Après l’embauche à McDonald’s, on vous colle dans un petit bureau pour vous montrer diverses vidéos « de formation ». L’une de ces vidéos fait parfois beaucoup rire car très dramatisée. Cette vidéo, consacrée au braquage, indique notamment qu’en cas de tentative de vol, l’équipier ne doit en aucun cas « jouer au héros ». Pas de résistance, pas de bouton d’alarme caché. On donne l’argent et basta. Emballé c’est pesé. Dans les restaurants de petites villes, les équipiers ont tendance à ne pas vraiment se sentir concernés car ils s’imaginent confusément que ce genre de choses n’arrive que dans les quartiers mal famés des grandes villes.
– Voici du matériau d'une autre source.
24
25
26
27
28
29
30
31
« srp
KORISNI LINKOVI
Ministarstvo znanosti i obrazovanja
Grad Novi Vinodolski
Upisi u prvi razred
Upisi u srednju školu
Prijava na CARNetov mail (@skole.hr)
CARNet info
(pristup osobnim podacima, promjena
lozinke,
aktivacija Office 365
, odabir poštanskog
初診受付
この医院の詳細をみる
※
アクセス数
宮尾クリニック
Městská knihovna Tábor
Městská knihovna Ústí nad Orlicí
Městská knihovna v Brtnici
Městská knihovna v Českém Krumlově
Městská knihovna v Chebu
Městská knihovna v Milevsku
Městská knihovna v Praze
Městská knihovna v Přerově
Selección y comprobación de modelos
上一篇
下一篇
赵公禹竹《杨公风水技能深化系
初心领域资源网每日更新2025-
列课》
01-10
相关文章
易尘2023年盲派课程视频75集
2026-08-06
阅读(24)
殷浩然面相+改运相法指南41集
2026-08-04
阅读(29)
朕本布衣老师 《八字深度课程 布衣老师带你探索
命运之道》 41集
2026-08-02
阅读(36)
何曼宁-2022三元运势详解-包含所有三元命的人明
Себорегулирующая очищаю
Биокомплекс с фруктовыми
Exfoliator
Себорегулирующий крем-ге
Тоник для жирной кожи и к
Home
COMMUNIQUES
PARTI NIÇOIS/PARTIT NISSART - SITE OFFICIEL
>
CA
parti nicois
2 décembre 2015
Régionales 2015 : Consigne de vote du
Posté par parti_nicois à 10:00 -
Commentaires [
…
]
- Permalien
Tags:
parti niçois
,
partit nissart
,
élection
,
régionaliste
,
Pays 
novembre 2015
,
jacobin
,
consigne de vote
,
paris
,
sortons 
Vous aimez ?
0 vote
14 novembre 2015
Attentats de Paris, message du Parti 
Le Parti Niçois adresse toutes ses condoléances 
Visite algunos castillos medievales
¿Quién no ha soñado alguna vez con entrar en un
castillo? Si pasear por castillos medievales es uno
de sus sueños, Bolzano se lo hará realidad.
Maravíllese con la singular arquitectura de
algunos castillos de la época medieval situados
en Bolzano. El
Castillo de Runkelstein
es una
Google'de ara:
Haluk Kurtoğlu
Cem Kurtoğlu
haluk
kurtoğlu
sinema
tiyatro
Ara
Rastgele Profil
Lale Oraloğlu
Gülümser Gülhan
La direction, en accord avec elle-même, a décidé de ne pas prendre de vigiles. A priori leur présence antérieure n’a pas semblé efficace par le passé (faut dire qu’on en a déjà eu deux depuis que j’y bosse et c’était pas vraiment des champions du monde). Il paraît aussi que ça exploserait le quota de personnels, parce que ces gens-là faut les payer. C’est ballot…
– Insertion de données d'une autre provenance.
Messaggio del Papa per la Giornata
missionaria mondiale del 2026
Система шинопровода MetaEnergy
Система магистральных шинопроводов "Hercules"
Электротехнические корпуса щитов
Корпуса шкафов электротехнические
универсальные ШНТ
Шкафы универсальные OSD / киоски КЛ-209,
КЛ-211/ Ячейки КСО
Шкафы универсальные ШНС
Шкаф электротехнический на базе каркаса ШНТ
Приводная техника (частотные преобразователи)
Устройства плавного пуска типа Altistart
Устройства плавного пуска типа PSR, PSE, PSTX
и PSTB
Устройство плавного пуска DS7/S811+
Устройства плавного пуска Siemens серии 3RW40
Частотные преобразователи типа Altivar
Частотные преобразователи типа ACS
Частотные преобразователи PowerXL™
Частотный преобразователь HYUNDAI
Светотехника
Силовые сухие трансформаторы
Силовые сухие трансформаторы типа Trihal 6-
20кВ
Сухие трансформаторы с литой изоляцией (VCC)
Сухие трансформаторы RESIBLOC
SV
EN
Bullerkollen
McDonald’s France n’a pas souhaité mettre en place de cellule spécifique pour prendre en charge les équipiers présents car le dommage ne touche pas assez de monde. En revanche, il est tout de même question que la formatrice concernée puisse passer par la médecine du travail afin que la franchise prenne en charge d’éventuels frais médicaux d’ordre psychologique (je le rappelle encore une fois, McDonald’s France et la franchise sont deux choses différentes).
La direction dit réfléchir à l’éventualité d’installer des fenêtres sécurisées. Sans volonté de persiflage, j’aurai tout de même tendance à souligner que le faux plafond nous tombe parfois dessus, que le système de chauffage n’est pas parfaitement opérationnel, et que le matériel en général est régulièrement défectueux. La chambre froide négative est tellement pleine et mal agencée qu’à chaque fois que je dois y aller j’ai peur de recevoir un carton sur le coin du museau. Dans ces conditions il me paraît difficile d’envisager l’achat et l’installation de guichets de paiement sécurisés qui doivent certainement être assez onéreux. Et en même temps j’espère que l’idée fera son chemin et finira peut-être par être concrétisée, car il me semble important que les travailleurs se sentent pris en considération dans leurs angoisses et puissent être en sécurité sur leur lieu de travail.